[[ DOCUMENT SECTION, beginning ]]

The final two chapters of the popular 10-part Michael Jordan documentary “The Last Dance” (ESPN, 9 p.m.) are played.

Cate Blanchett is a pet psychologist on the season finale of “The Simpsons” (Fox, 8 p.m.).

On the season finale of “Call the Midwife” (PBS, 8 p.m., check local listings), Sister Julienne seeks council funding to keep the Nonnatus House open.

Duncan runs against his crush on the season finale of “Duncanville” (Fox, 8:30 p.m.).

“Supergirl” (CW, 9 p.m.) works with Lena to stop Lex on the season finales

“Batwoman” (CW, 8 p.m.) loses hold on her henchmen in the season finale.

America’s funniest videos were already done at home before the all the sheltering in place, so it must be easy to create the special “AFV@Home” (ABC, 7 p.m.), even if Alfonso Ribeiro has to host from home.

[[ DOCUMENT SECTION, end ]]
[[ MATERIAL PROVIDED, beginning ]]

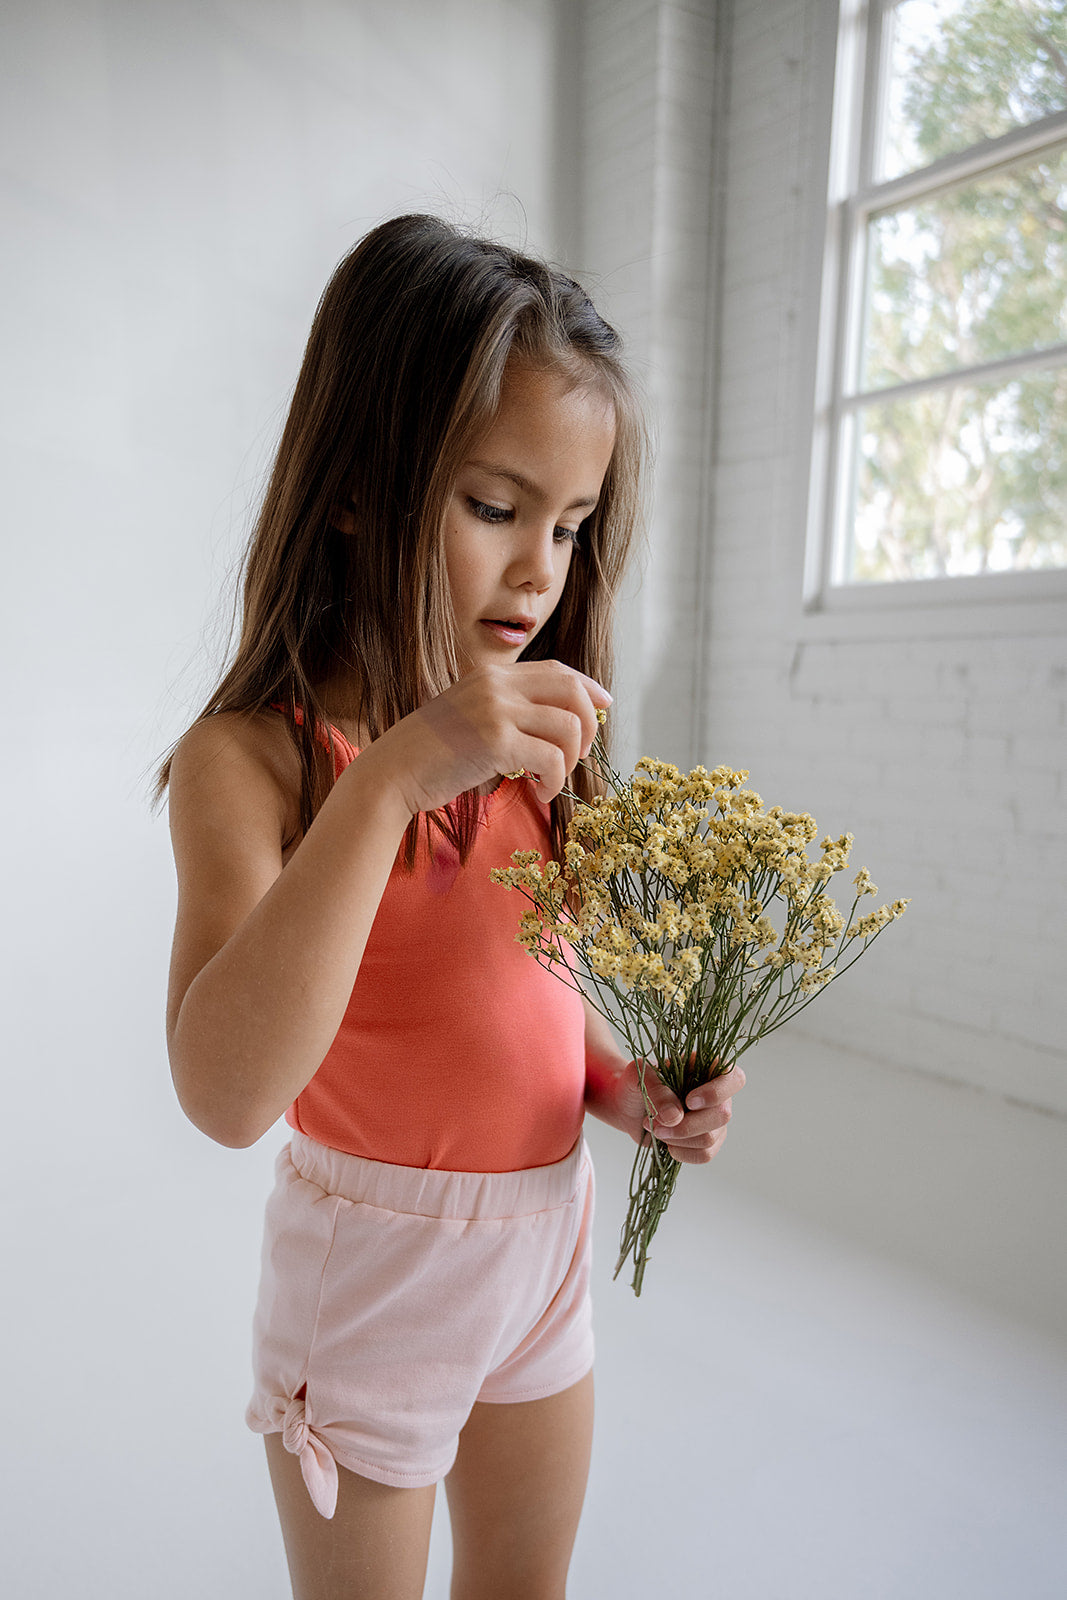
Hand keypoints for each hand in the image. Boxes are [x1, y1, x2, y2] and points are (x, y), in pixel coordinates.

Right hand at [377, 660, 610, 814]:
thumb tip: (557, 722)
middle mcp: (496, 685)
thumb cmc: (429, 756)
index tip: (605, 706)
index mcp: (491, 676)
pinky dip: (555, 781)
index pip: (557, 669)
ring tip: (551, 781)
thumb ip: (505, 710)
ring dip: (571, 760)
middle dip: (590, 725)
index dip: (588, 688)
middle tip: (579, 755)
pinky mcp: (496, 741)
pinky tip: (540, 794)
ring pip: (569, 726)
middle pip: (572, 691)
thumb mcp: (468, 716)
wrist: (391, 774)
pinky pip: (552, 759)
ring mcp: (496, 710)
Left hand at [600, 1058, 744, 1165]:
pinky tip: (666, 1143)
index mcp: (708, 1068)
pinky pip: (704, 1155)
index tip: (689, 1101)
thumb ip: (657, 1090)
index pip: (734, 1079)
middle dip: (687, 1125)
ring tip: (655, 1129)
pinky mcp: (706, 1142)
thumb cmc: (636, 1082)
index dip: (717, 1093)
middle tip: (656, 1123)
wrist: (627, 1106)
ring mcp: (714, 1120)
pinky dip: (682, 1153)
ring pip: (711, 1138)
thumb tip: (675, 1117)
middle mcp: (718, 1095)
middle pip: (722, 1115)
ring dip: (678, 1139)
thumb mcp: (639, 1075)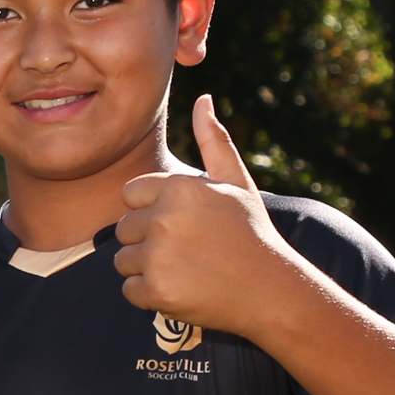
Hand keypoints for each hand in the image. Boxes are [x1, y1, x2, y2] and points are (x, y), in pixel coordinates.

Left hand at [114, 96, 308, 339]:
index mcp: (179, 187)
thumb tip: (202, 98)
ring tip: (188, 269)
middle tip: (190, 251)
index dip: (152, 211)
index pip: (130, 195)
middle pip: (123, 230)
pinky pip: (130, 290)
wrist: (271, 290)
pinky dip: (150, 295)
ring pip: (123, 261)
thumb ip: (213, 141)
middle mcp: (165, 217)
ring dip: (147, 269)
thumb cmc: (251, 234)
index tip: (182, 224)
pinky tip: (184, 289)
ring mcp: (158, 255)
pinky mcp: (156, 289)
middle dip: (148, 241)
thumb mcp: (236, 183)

[[ MATERIAL PROVIDED, end ]]
[[ MATERIAL PROVIDED, beginning ]]

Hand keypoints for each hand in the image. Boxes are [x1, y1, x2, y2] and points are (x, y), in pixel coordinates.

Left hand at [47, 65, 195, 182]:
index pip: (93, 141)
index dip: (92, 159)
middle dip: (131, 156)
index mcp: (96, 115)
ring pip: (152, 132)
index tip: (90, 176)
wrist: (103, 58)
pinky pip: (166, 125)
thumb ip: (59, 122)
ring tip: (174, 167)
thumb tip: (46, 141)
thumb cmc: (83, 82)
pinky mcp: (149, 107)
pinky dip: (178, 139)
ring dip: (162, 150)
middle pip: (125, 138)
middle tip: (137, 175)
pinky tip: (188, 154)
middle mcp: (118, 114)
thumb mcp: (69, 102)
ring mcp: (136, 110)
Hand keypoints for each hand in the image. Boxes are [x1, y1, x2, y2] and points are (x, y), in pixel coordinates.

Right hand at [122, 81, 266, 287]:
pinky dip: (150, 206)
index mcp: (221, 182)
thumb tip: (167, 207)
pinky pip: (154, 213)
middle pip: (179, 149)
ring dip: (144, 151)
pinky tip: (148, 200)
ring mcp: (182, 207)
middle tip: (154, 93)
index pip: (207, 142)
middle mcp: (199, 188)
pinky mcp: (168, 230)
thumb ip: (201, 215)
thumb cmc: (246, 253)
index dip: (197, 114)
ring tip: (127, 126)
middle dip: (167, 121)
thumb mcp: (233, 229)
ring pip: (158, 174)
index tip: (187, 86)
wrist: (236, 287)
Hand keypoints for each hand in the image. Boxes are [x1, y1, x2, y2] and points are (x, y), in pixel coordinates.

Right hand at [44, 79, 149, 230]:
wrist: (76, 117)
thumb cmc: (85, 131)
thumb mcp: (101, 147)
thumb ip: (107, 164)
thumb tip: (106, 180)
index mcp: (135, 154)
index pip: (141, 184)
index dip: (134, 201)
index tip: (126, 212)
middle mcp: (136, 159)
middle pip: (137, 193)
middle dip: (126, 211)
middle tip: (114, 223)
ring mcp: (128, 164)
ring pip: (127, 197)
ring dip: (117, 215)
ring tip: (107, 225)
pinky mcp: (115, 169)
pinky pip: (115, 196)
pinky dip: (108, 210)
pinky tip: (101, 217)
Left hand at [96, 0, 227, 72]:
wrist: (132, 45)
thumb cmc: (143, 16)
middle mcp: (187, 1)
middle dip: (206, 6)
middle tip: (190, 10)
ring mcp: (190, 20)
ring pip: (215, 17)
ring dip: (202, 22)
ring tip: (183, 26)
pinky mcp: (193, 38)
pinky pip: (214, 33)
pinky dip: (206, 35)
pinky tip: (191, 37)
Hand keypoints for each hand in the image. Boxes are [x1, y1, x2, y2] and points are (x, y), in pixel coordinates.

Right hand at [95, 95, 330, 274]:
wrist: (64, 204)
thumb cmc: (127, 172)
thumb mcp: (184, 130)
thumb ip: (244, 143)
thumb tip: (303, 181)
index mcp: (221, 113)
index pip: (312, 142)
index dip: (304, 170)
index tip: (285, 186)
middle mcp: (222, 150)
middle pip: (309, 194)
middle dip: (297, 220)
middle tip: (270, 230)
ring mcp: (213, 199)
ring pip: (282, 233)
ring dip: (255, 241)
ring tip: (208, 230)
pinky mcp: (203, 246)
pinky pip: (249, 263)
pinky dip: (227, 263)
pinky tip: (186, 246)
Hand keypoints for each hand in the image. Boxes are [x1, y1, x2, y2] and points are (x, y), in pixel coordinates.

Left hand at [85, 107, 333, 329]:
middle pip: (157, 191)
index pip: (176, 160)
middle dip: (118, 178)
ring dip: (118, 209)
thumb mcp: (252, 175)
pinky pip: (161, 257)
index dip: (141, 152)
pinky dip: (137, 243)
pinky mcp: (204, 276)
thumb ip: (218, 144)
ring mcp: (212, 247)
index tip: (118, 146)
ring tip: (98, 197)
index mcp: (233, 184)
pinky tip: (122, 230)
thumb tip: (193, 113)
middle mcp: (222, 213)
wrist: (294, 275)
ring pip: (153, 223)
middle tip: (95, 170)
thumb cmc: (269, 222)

[[ MATERIAL PROVIDED, end ]]

● **AIM OF THE TASK**
Please list every program in the TV highlights that airs at 8 p.m.

● **REPLY TO THE TASK**
- "The Simpsons"
- "Call the Midwife"
- "Batwoman"